## Work to do
Switch every "scientific name" in these lines to "Latin name", and leave everything else unchanged.

[Data entries]
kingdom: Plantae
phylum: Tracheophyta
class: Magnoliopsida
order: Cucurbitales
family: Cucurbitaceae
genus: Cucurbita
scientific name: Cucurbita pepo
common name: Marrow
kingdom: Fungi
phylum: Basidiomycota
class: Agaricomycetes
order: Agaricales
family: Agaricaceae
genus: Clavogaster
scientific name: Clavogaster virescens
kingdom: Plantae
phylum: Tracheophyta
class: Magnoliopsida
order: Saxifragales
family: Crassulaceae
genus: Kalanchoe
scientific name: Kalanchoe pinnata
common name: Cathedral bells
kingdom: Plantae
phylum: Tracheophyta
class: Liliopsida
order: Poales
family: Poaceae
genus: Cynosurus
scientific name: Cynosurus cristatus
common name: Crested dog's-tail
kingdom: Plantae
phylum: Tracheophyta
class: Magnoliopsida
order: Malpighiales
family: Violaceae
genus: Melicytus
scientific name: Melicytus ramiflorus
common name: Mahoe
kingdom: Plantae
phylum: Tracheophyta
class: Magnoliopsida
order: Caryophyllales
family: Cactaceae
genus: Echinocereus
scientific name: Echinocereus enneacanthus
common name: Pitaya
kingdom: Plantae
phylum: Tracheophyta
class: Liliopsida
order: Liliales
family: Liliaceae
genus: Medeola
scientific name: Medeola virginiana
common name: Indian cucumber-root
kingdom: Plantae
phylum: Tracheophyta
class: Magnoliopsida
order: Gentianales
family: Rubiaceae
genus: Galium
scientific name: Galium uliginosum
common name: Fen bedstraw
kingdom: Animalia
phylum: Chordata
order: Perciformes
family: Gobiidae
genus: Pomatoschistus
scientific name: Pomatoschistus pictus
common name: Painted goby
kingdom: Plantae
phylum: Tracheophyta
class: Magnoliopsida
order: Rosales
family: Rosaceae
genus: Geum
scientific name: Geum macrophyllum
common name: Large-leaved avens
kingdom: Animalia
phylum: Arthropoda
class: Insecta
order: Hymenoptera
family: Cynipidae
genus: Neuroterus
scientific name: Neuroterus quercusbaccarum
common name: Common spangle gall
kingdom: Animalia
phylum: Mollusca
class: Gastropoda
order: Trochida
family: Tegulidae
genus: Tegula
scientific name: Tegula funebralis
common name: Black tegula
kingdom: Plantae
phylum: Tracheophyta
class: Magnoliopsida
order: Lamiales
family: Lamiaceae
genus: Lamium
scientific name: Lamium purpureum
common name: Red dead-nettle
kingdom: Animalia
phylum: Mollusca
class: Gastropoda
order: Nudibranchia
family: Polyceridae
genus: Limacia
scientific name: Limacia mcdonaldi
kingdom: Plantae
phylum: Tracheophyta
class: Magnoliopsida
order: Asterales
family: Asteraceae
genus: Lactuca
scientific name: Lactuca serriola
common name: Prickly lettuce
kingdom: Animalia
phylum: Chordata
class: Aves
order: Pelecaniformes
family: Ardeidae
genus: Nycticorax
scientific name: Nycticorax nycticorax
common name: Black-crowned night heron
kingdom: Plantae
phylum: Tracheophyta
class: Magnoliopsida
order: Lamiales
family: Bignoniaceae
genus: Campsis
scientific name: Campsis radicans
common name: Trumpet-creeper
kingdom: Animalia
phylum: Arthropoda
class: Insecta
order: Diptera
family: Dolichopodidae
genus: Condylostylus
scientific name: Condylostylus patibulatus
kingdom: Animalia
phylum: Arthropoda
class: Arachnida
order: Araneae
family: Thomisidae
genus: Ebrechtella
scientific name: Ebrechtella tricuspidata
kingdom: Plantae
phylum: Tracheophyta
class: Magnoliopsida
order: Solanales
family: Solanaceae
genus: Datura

## Complete response
kingdom: Plantae
phylum: Tracheophyta
class: Magnoliopsida
order: Cucurbitales
family: Cucurbitaceae
genus: Cucurbita
Latin name: Cucurbita pepo
common name: Marrow
kingdom: Fungi
phylum: Basidiomycota
class: Agaricomycetes
order: Agaricales
family: Agaricaceae
genus: Clavogaster
Latin name: Clavogaster virescens
kingdom: Plantae
phylum: Tracheophyta
class: Magnoliopsida
order: Saxifragales
family: Crassulaceae
genus: Kalanchoe
Latin name: Kalanchoe pinnata
common name: Cathedral bells
kingdom: Plantae
phylum: Tracheophyta
class: Liliopsida
order: Poales
family: Poaceae
genus: Cynosurus
Latin name: Cynosurus cristatus
common name: Crested dog's-tail
kingdom: Plantae
phylum: Tracheophyta
class: Magnoliopsida
order: Malpighiales
family: Violaceae
genus: Melicytus
Latin name: Melicytus ramiflorus
common name: Mahoe
kingdom: Plantae
phylum: Tracheophyta
class: Magnoliopsida
order: Caryophyllales
family: Cactaceae
genus: Echinocereus
Latin name: Echinocereus enneacanthus
common name: Pitaya
kingdom: Plantae
phylum: Tracheophyta
class: Liliopsida
order: Liliales
family: Liliaceae
genus: Medeola
Latin name: Medeola virginiana
common name: Indian cucumber-root
kingdom: Plantae
phylum: Tracheophyta
class: Magnoliopsida
order: Gentianales
family: Rubiaceae
genus: Galium
Latin name: Galium uliginosum
common name: Fen bedstraw
kingdom: Animalia
phylum: Chordata
order: Perciformes
family: Gobiidae
genus: Pomatoschistus
Latin name: Pomatoschistus pictus
common name: Painted goby
kingdom: Plantae
phylum: Tracheophyta
class: Magnoliopsida
order: Rosales
family: Rosaceae
genus: Geum
Latin name: Geum macrophyllum
common name: Large-leaved avens
kingdom: Animalia
phylum: Arthropoda
class: Insecta
order: Hymenoptera
family: Cynipidae
genus: Neuroterus
Latin name: Neuroterus quercusbaccarum
common name: Common spangle gall
kingdom: Animalia
phylum: Mollusca
class: Gastropoda
order: Trochida
family: Tegulidae
genus: Tegula
Latin name: Tegula funebralis
common name: Black tegula
kingdom: Plantae
phylum: Tracheophyta
class: Magnoliopsida
order: Lamiales
family: Lamiaceae
genus: Lamium
Latin name: Lamium purpureum
common name: Red dead-nettle
kingdom: Animalia
phylum: Mollusca
class: Gastropoda
order: Nudibranchia
family: Polyceridae
genus: Limacia
Latin name: Limacia mcdonaldi
kingdom: Plantae
phylum: Tracheophyta
class: Magnoliopsida
order: Asterales
family: Asteraceae
genus: Lactuca
Latin name: Lactuca serriola
common name: Prickly lettuce
kingdom: Animalia
phylum: Chordata
class: Aves
order: Pelecaniformes
family: Ardeidae
genus: Nycticorax
Latin name: Nycticorax nycticorax
common name: Black-crowned night heron
kingdom: Plantae
phylum: Tracheophyta
class: Magnoliopsida
order: Lamiales
family: Bignoniaceae
genus: Campsis
Latin name: Campsis radicans
common name: Trumpet-creeper
kingdom: Animalia
phylum: Arthropoda
class: Insecta
order: Diptera
family: Dolichopodidae
genus: Condylostylus
Latin name: Condylostylus patibulatus
kingdom: Animalia
phylum: Arthropoda
class: Arachnida
order: Araneae
family: Thomisidae
genus: Ebrechtella
Latin name: Ebrechtella tricuspidata
kingdom: Plantae
phylum: Tracheophyta
class: Magnoliopsida
order: Solanales
family: Solanaceae
genus: Datura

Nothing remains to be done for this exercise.